Si visuellement La Vie de château rappelle beaucoup une certaine frange de la bande dessinée franco-belge, ce n’est pas un hasard : Nathaniel H’Limi apprécie particulièrement Christophe Blain et son Quai d’Orsay. « C'est vraiment sa référence, c'est un amoureux de la BD. Et c’est ce qui m’a plu ». La Vie de château est dessiné à la main par Nathaniel H’Limi, qui s’est lui-même chargé de la totalité des décors. Un travail colossal : « Normalement, c'est un poste à temps complet. Il ne s'était pas rendu compte à quel point ce serait un travail difficile, mais il y tenait beaucoup. Il a également dessiné tous les patrons des personnages. Et ensuite le directeur d'animation, Nicolas Hu, s’est chargé d’intégrer toutes ces bases dans un logiciel » et de les mettre en mouvement.
Des suites en discussion
Au tout début du projet, Clémence Madeleine-Perdrillat a décidé d’évoquer les attentats, afin de placer son héroïne dans un « contexte très contemporain ». Mais ce qui était un élément central du récit s’est rapidement transformé en une simple toile de fond. Moins anxiogène : « France Télévisions a tenu à nous alerter sur ce point précis. Car le temps qu'on fasse le film, soit les enfants auraient peu entendu parler des attentats, soit ils en auraient une vision encore enfantine et naïve.
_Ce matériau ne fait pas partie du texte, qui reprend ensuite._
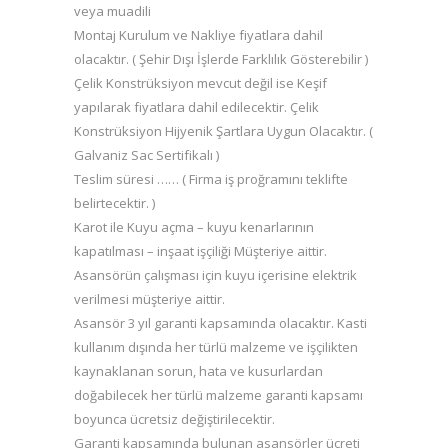
veya muadili
Montaj Kurulum ve Nakliye fiyatlara dahil
olacaktır. ( Şehir Dışı İşlerde Farklılık Gösterebilir )
Çelik Konstrüksiyon mevcut değil ise Keşif
yapılarak fiyatlara dahil edilecektir. Çelik
Konstrüksiyon Hijyenik Şartlara Uygun Olacaktır. (
Galvaniz Sac Sertifikalı )
Teslim süresi …… ( Firma iş proğramını teklifte
belirtecektir. )
Karot ile Kuyu açma – kuyu kenarlarının
kapatılması – inşaat işçiliği Müşteriye aittir.
Asansörün çalışması için kuyu içerisine elektrik
verilmesi müşteriye aittir.
Asansör 3 yıl garanti kapsamında olacaktır. Kasti
kullanım dışında her türlü malzeme ve işçilikten
kaynaklanan sorun, hata ve kusurlardan
doğabilecek her türlü malzeme garanti kapsamı
boyunca ücretsiz değiştirilecektir.
Garanti kapsamında bulunan asansörler ücreti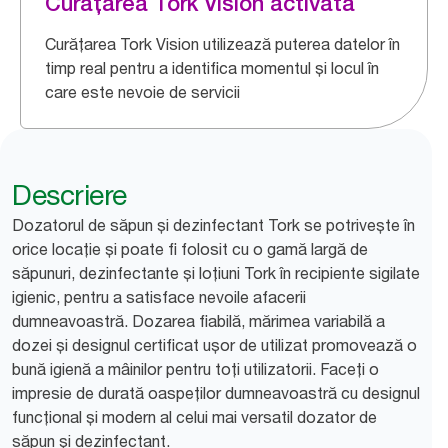
Curățarea Tork Vision activată
Curățarea Tork Vision utilizează puterea datelor în
timp real pentru a identifica momentul și locul în
care este nevoie de servicii
Descriere
Dozatorul de săpun și dezinfectant Tork se potrivește în
orice locație și poate fi folosit cu o gamă largă de
săpunuri, dezinfectante și loțiuni Tork în recipiente sigilate
igienic, pentru a satisface nevoile afacerii
dumneavoastră. Dozarea fiabilă, mărimea variabilă a
dozei și designul certificat ușor de utilizat promovează o
bună igienă a mâinilor pentru toți utilizatorii. Faceți o
impresie de durată oaspeților dumneavoastră cu designul
funcțional și modern al celui mai versatil dozator de
săpun și dezinfectant.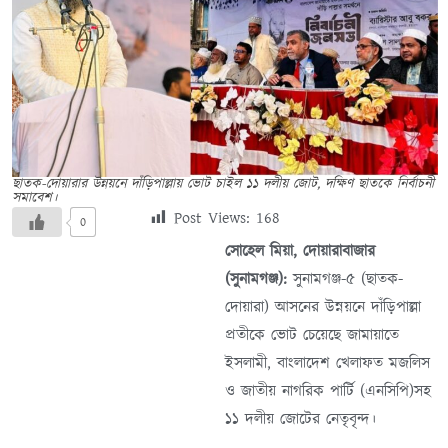
ছাতক-দোয়ারার উন্নয়নে দাঁড়িপাল্লায় ভোট চাইল ১১ দলীয় জোট, দক্ষিণ ছাতকে নির্বাচনী
সমাবেশ।
Post Views:
168
0
সোহেল মিয়া, দোয়ারাবাজার
(সুনামগঞ্জ):
সুনামগঞ্জ-৫ (ছাতক-
দোয়ারা) আসনের উন্নয়নে দাঁড়িপাল্লা
প্রতীকে ভোট চেয়েছে জামায়াতে
ইসলামী, বাংলাদেশ খেলাফত মজলিস
ও জাতীয় নাগরিক পার্টি (এনসিপি)সহ
১১ দলীয় জোটের নেতৃবৃন্দ।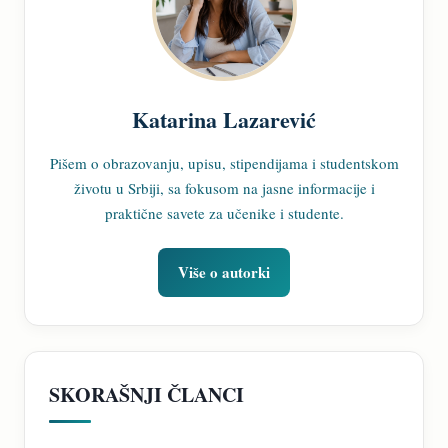
Katarina Lazarević
Pišem o obrazovanju, upisu, stipendijama i studentskom
životu u Srbiji, sa fokusom na jasne informacije i
praktične savete za učenike i studente.
Više o autorki
SKORAŠNJI ČLANCI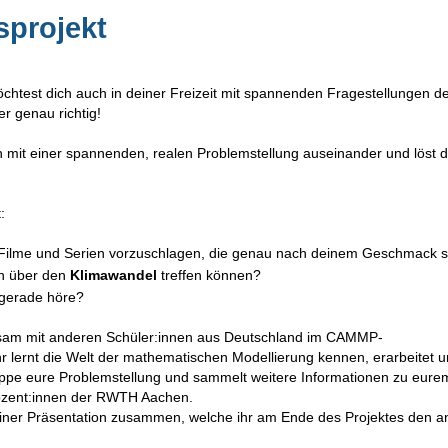
projekt
öchtest dich auch in deiner Freizeit mit spannenden Fragestellungen d
r genau richtig!
mit einer spannenden, realen Problemstellung auseinander und löst d
:
r Filme und Serien vorzuschlagen, die genau nach deinem Geschmack s
en über den
Klimawandel
treffen können?
 gerade höre?
insam mit anderen Schüler:innen aus Deutschland im CAMMP-
 lernt die Welt der mathematischen Modellierung kennen, erarbeitet u
Gruppe eure Problemstellung und sammelt weitere Informationen zu eure
Dozent:innen der RWTH Aachen.
 einer Präsentation zusammen, welche ihr am Ende des Projektes den 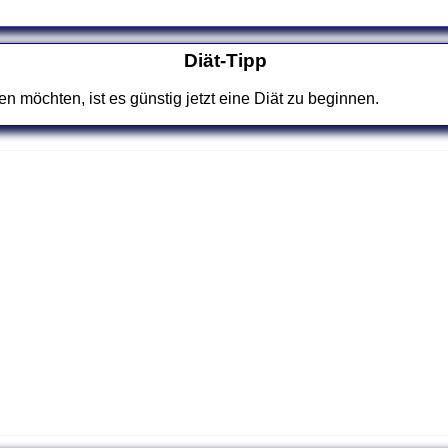
Diät-Tipp
n möchten, ist es günstig jetzt eine Diät zu beginnen.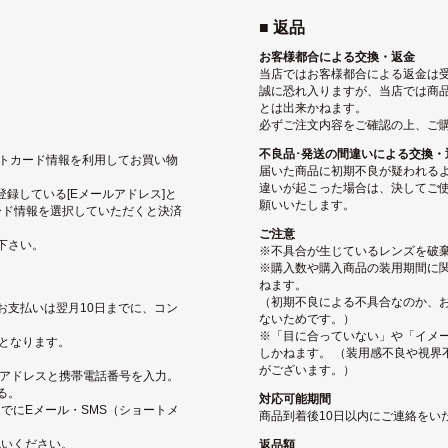
■ 返品
お客様都合による交換・返金
当店ではお客様都合による返金は
誠に恐れ入りますが、当店では商
とは出来かねます。
必ずご注文内容をご確認の上、ご
不良品･発送の間違いによる交換・
ジットカード情報を利用してお買い物
届いた商品に初期不良が疑われる
違いが起こった場合は、決してご使
pに登録している[Eメールアドレス]と
願いいたします。
ード情報を選択していただくと決済
ご注意
下さい。
※不具合が生じているレンズを破
※購入数や購入商品の装用期間に関
ねます。
（初期不良による不具合なのか、
お支払いは翌月10日までに、コン
ないためです。）
※「目に合っていない」や「イメ
となります。
しかねます。 （装用感不良や視界
がございます。）
ルアドレスと携帯電話番号を入力。
る。
対応可能期間
でにEメール・SMS（ショートメ
商品到着後10日以内にご連絡をい
払いください。
返品額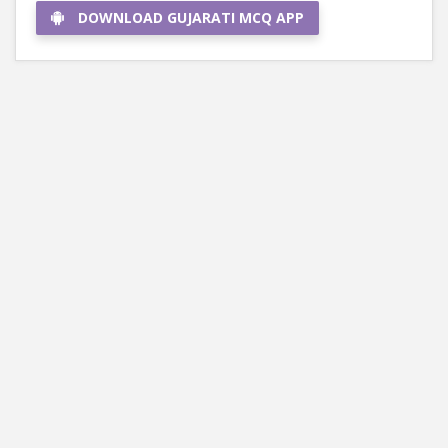
DOWNLOAD GUJARATI MCQ APP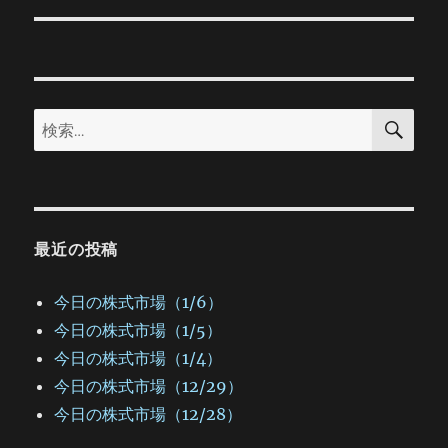
ー
投
シ
稿:
ョ
検
検
索
ン
索:
最近の投稿
今日の株式市場（1/6）
今日の株式市場（1/5）
今日の株式市場（1/4）
今日の株式市場（12/29）
今日の株式市場（12/28）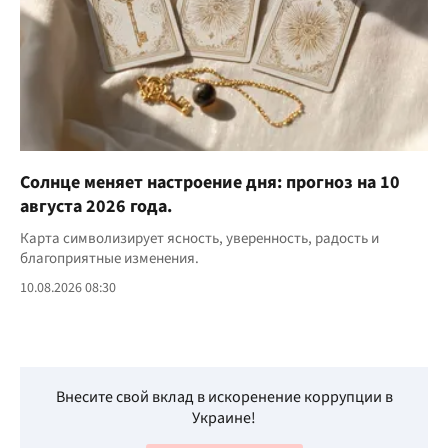
Солнце меняет настроение дня: прогноз на 10
августа 2026 года.
Карта символизирует ясность, уверенность, радость и
благоприятные изменения.
10.08.2026 08:30
Внесите свой вклад в искоренение коррупции в
Украине!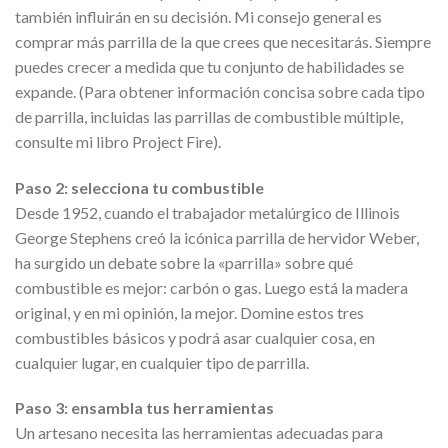
también influirán en su decisión. Mi consejo general es
comprar más parrilla de la que crees que necesitarás. Siempre
puedes crecer a medida que tu conjunto de habilidades se
expande. (Para obtener información concisa sobre cada tipo
de parrilla, incluidas las parrillas de combustible múltiple,
consulte mi libro Project Fire).
Paso 2: selecciona tu combustible
Desde 1952, cuando el trabajador metalúrgico de Illinois
George Stephens creó la icónica parrilla de hervidor Weber,
ha surgido un debate sobre la «parrilla» sobre qué
combustible es mejor: carbón o gas. Luego está la madera
original, y en mi opinión, la mejor. Domine estos tres
combustibles básicos y podrá asar cualquier cosa, en
cualquier lugar, en cualquier tipo de parrilla.
Paso 3: ensambla tus herramientas
Un artesano necesita las herramientas adecuadas para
Donc il ne fallait pas créer de l'angoisse là où il n'y en avait pas ».
Habituée aux courts métrages en prises de vue réelles, la co-réalisatrice a vite saisi que le travail de découpage et de storyboard est sensiblement le même en animation. À une grosse différence près : « Pas de place pour l'improvisation ! Une fois que c'est dessiné et que les dialogues sont enregistrés, on ne peut plus rien bouger. C’est la beauté et la difficulté du medium ».
Le projet était si prometteur que le festival d’Annecy l’avait sélectionné en mars sur la seule foi d’un animatique en noir et blanc, où figuraient tout de même déjà les voix, notamment d’Anne Alvaro et de Frédéric Pierrot. « On s'est donc engagé à l'avoir terminé en juin ! Ça a été la course, mais on a plus fabriqué le film comme un court métrage traditionnel que comme un film d'animation. Ça a été d'une grande aide sur le timing, car on l'a fait en très peu de temps : on a commencé le storyboard en août 2018 et on a fini La Vie de château en mai 2019 ». Soit à peine un mois avant Annecy.
Le prix du jury a été une surprise pour le duo et un formidable accélérateur de popularité pour le film, déjà sélectionné dans cinq autres festivals. La date de diffusion télévisée n'a pas encore été calée mais devrait intervenir avant 2020. « Et depuis Annecy, notre producteur discute avec les distributeurs pour le sortir en salles, éventuellement en formant un programme avec deux autres courts métrages qui seraient sur des thématiques proches, comme le deuil ou l'enfance d'une petite fille, précise la réalisatrice. On a aussi des discussions avec France Télévisions, qui aimerait une suite à La Vie de château. On réfléchit à deux autres films de la même durée, ou alors à créer une série ».